=== PROVIDED MATERIAL ===
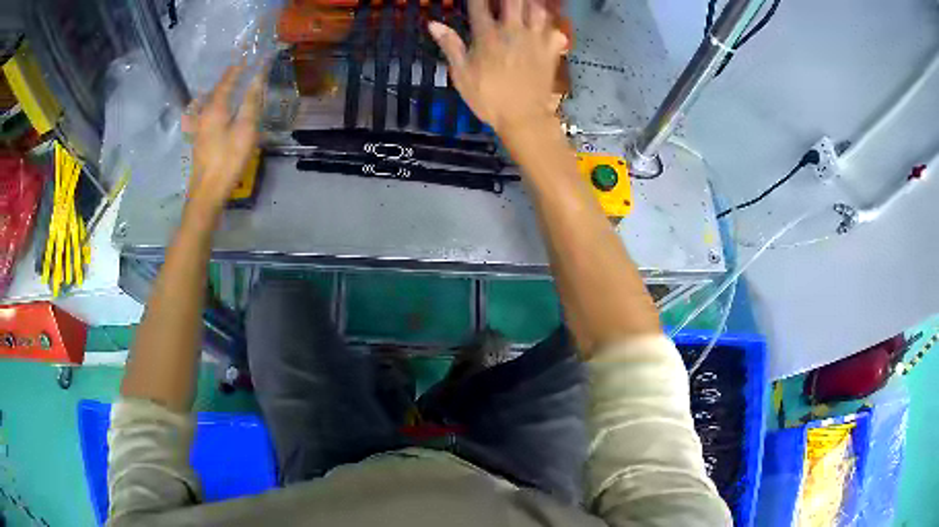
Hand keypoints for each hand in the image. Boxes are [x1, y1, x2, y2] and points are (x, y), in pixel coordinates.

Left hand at [184, 64, 263, 216]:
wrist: (207, 191)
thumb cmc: (228, 159)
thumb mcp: (245, 129)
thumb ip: (251, 102)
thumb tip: (258, 77)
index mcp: (216, 107)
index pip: (229, 80)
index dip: (239, 68)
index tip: (249, 57)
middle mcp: (205, 113)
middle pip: (217, 89)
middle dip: (229, 77)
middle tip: (241, 67)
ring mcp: (200, 127)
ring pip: (210, 101)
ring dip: (221, 90)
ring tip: (230, 84)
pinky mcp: (200, 139)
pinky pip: (208, 112)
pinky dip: (216, 103)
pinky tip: (218, 107)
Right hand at [428, 0, 567, 135]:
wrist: (523, 118)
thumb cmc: (488, 98)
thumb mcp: (461, 75)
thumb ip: (450, 45)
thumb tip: (433, 24)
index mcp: (487, 36)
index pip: (479, 5)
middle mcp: (513, 31)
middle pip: (513, 1)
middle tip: (502, 2)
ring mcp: (535, 39)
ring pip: (537, 8)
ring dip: (530, 4)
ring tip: (523, 7)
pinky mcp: (551, 50)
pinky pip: (555, 29)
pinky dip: (551, 24)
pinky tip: (545, 25)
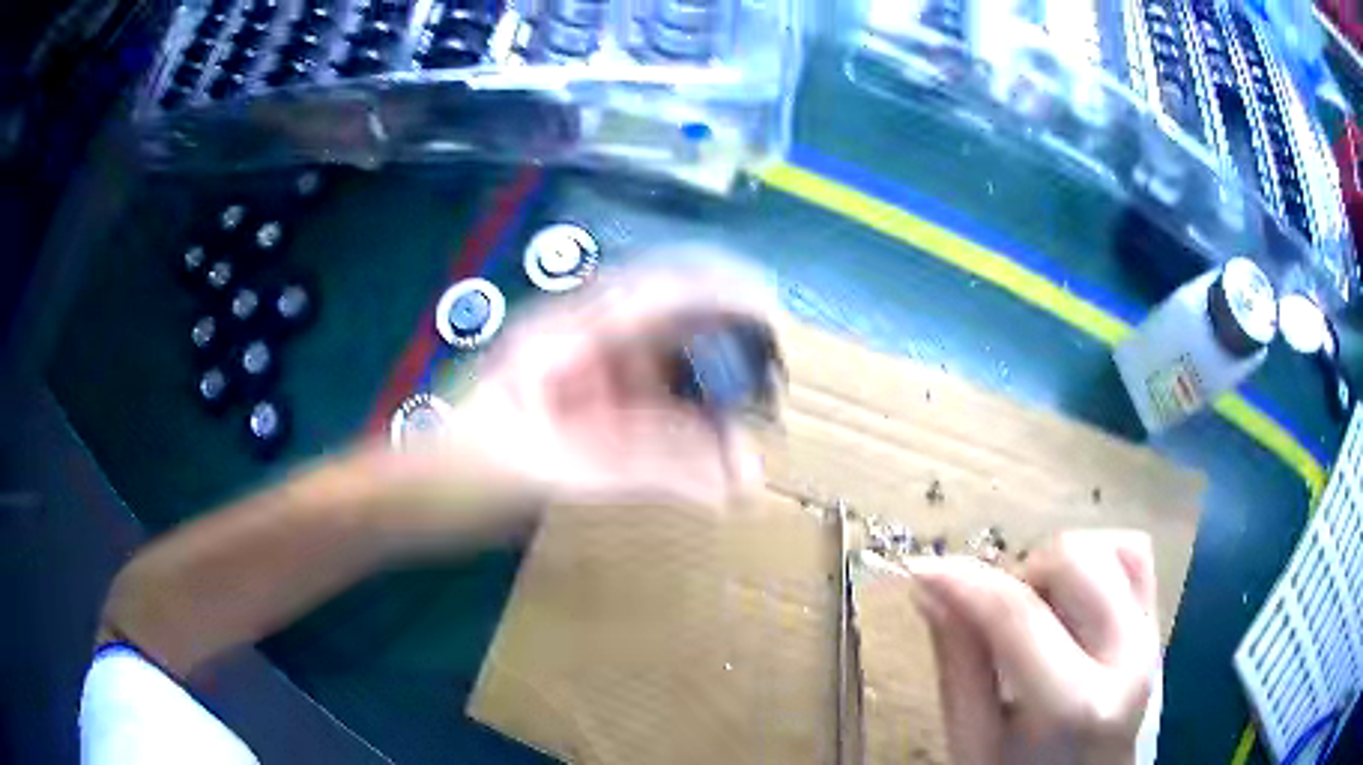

=== WORK ORDER ===
Nothing but the lines from the line with "ring dip: (221, 90)" through the last line of the data above should be printed, exactly as written and without pictures.

=== RESPONSE AREA ===
ring dip: (221, 90)
ring tip: (230, 84)
pinky mcp: (200, 139)
pinky pip: (208, 112)
pinky dip: (216, 103)
pinky tip: (218, 107)
Right hand at [428, 0, 567, 135]:
wrist: (523, 118)
thumb cmc: (488, 98)
thumb mcp: (461, 75)
thumb ip: (450, 45)
thumb tip: (433, 24)
index mcp: (487, 36)
index pip: (479, 5)
middle mcp: (513, 31)
middle pip: (513, 1)
middle tip: (502, 2)
ring mcp: (535, 39)
ring pip: (537, 8)
ring dip: (530, 4)
ring tip: (523, 7)
pinky mcp: (551, 50)
pinky pip: (555, 29)
pinky dip: (551, 24)
pinky tip: (545, 25)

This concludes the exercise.